«On croit au «baptême» de la police correctionnelle et de la Cour d'Assises—on appelle «martyrs» et «confesseurs» les «absents» à Nouméa et les «frères» de Suisse, d'Angleterre et de Belgique—et quand on parle des «martyrs» de la Commune ça ne s'entend pas des assassinés mais des assassins.
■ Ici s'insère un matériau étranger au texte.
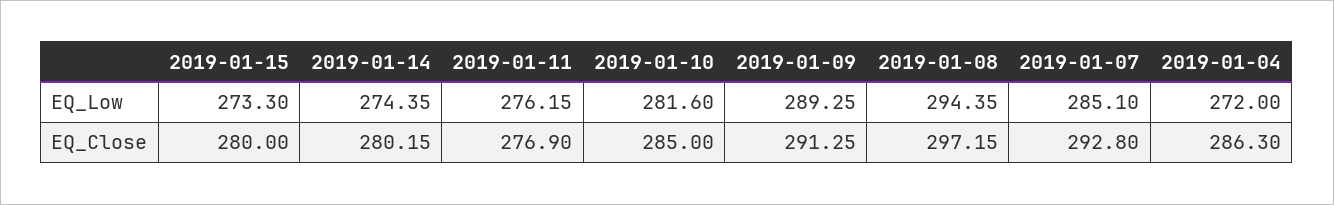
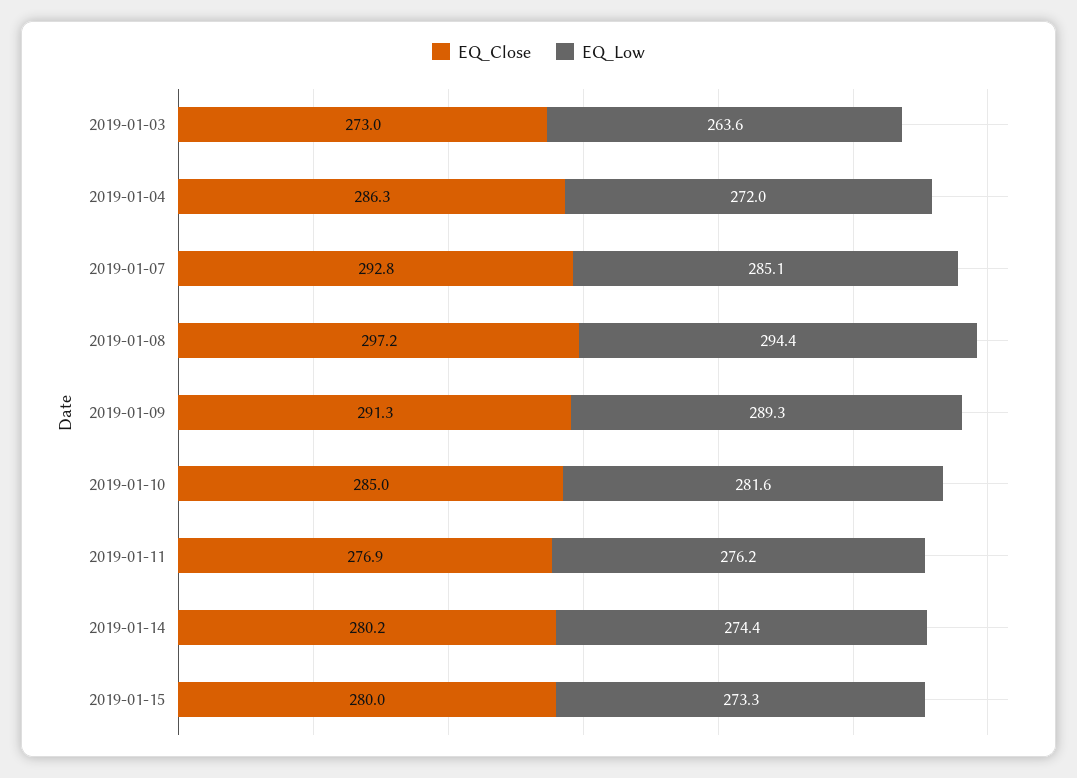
EQ_Close, 2019-01-03: none -> 273
EQ_Low, 2019-01-03: none -> 263.6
«On se fait enterrer « civilement», on ne veut plus sur son cercueil des prières de l'Église, on ne veut ni cierges, ni chants religieux, mais on veut un cortège portant derrière la bière des immortelles rouges;—on veut une «oraison», une «prédication» de Victor Hugo qui a ajouté cette spécialité à ses autres spécialités, si bien qu'un de ces jours derniers, comme il suivait un convoi en amateur, un croque-mort s'approcha de lui, le poussa du coude, et lui dit en souriant: «Est-ce que nous n'aurons pas quelque chose de vous aujourd'hui?»—Et cette prédication il la lit ou la récite—ou, s'il ne juge pas à propos «d'officier» lui-même, s'il s'agit d'un mort de peu, il envoie, pour la psalmodier, M. Meurice ou tout autre «prêtre» ou enfant de chœur du «Dieu».—À défaut de M. Hugo, s'il s'agit d'un citoyen obscur, on se contente d'une homélie improvisée pour la dixième fois par n'importe quel député intransigeant—et le Miserere est remplacé par les cris de «Vive la République» poussés dans le cimetière.

«On n'entre plus dans les églises, mais on fréquente les brasseries et les cabarets, on y officie, on y célèbre les mystères, on y chante les louanges d'une prétendue république sacro-sainte, une, indivisible, démocratique, sociale, athénienne, intransigeante, despotique, invisible quoique étant partout. On y communie sous différentes espèces; le matin (matines) on «tue le ver» avec le vin blanc;—il y a plus tard les vêpres de l'absinthe, auxquelles on se ferait un crime de manquer d'assiduité. On ne croit plus en Dieu, mais on croit pieusement en M. Gambetta, en MM. Marcou, Naquet, Barodet, Tartempion, etc., et en toute une kyrielle de saints et de dii minores, tels que Goutte-Noire, Polosse Bariasse et Silibat, le héros lyonnais.

«On croit à l'«immuabilité» de M. Thiers, qui a dit avec aplomb: «Je ne change jamais», et qui aujourd'hui est à la fois le protecteur et le protégé de ceux qu'il a passé une partie de sa vie à fusiller et qu'il fusillait encore hier.

«On croit au républicanisme immaculé de l'avocat de Cahors, qui a jeté par-dessus bord tous les principes républicains,—qui est à la fois de son côté le protecteur et le protégé de M. Thiers qui, hier, l'appelait «fou furieux», déportait et fusillait ses amis.

«Tous deux, il est vrai, en même temps protecteurs hypocrites, et protégés dupés.

«On ne croit plus aux miracles anciens, mais on croit à des miracles nouveaux.

«On croit à une république sans le respect religieux et presque fanatique des lois.

«On croit qu'on peut s'enrichir en restant imprévoyants, insouciants et paresseux, et autrement que par le travail et l'économie.

«On se croit libre en obéissant aveuglément et bêtement à deux ou trois coteries.